The topic of sex is one that needs to be discussed, when adults or parents fail to educate teens on sexual health they then leave the door open for them to be forced to figure it out on their own. Teens should be educated on practicing safe sex and STIs (sexually transmitted infections). According to Dosomething.org, Young people, between the ages of 15 to 24, account for 50% of all new STIs, although they represent just 25% of the sexually experienced population. 

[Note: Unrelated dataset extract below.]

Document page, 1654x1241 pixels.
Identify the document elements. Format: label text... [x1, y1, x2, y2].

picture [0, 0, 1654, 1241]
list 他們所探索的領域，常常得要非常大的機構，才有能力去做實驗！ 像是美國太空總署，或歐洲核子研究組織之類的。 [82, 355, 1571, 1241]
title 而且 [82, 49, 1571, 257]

The approach that parents sometimes  take with discussing sex, can make teens feel as if  they can’t talk to their parents if they are having sex. When teens have doctor visits and are asked if they are having sexual intercourse, there is a 50% chance they won’t give an honest answer. 

They have the fear that their parents will find out and the consequences that may follow. This also results in teens not being able to have access to STI testing, having to sneak around to go take the test, or being unaware if they have contracted an infection. 

According to Dosomething.org, “one in four teens contract a sexually transmitted disease every year and less than half of adults age 18 to 44 have never been tested for an STD other than HIV/AIDS. 

Sex should not be an uncomfortable conversation, it should be a topic that adults are willingly open to discuss with teens, while also ensuring they feel comfortable and are aware that they have a safe place to ask all the questions that they may have about sex. Having this conversation more often and taking the time out to educate teens on sexual health, will help prevent them from catching STIs if they are made aware of how to properly practice safe sex.